##### Excerpted text #####

Unfortunately, it is often difficult to apply a bidirectional search because (a) we don't really know the solution, only a description of it (b) there may be many solutions, and we have to choose some to work backwards from (c) we cannot reverse our operators to work backwards from the solution and (d) we have to record all the paths from both sides to see if any two meet at the same point - this may take up a lot of memory, and checking through both sets repeatedly could take up too much computing time.

3.4 Using Values in Search

We have already seen that for some search strategies, we must employ a depth limit to improve the chances of the search being successful. Hence we have already used some additional information to improve our search. In fact, by stipulating a depth limit, we shall see that we imposed a heuristic measure on the search saying that any state past the depth limit should score zero, and hence be ignored in any further search. We will expand on this notion by looking at how numerical values can be used to produce more intelligent searches.
We will look at path costs and heuristic functions. It is important to bear in mind that these values will be used for two purposes: (a) to help find a solution quicker, and (b) to help find a better solution.

#####

- **To be done**
A) Reproduce the part of the passage on search strategies that begins with the words containing "We will look" and ends with "a better solution.".
B) List each reason the passage on search strategies gives for why a bidirectional search is often difficult to apply.

##### Entries supplied #####

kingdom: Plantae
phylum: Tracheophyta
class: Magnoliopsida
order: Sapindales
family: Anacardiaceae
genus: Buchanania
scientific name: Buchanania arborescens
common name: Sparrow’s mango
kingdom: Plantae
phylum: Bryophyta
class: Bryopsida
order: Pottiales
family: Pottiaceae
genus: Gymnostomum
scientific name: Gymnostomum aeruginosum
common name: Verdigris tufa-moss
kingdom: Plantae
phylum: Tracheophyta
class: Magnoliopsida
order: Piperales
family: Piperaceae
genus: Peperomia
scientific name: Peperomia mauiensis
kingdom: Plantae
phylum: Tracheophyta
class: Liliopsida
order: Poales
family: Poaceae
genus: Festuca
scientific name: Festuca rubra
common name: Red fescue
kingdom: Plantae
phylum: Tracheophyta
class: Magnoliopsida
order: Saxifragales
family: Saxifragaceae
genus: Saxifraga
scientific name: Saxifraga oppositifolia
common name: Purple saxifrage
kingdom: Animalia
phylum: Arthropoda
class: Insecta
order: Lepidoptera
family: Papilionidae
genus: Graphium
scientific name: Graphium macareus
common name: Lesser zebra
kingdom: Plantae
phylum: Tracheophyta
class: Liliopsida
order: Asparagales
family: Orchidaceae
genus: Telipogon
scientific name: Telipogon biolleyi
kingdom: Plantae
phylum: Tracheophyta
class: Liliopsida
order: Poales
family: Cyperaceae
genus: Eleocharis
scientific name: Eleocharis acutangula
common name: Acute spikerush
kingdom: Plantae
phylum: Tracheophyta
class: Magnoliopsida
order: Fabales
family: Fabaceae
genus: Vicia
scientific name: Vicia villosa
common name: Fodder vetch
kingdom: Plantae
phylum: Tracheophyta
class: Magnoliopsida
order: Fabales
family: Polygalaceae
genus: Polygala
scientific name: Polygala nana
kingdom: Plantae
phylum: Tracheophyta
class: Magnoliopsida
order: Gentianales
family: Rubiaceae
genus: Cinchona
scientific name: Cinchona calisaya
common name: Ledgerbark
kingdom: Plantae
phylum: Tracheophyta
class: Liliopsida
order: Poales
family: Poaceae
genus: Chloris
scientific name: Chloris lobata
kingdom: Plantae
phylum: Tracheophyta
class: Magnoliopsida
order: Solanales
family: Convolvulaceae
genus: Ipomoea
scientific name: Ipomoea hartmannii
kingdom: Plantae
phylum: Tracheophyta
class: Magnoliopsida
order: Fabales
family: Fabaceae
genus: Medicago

#####

- **Answers provided**
A)
We will look at path costs and heuristic functions. It is important to bear in mind that these values will be used for two purposes: (a) to help find a solution quicker, and (b) to help find a better solution.

B)
- We don't really know the solution, only a description of it.
- There may be many solutions, and we have to choose some to work backwards from.
- We cannot reverse our operators to work backwards from the solution.
- We have to record all the paths from both sides to see if any two meet at the same point, which may take up a lot of memory, and checking through both sets repeatedly could take up too much computing time.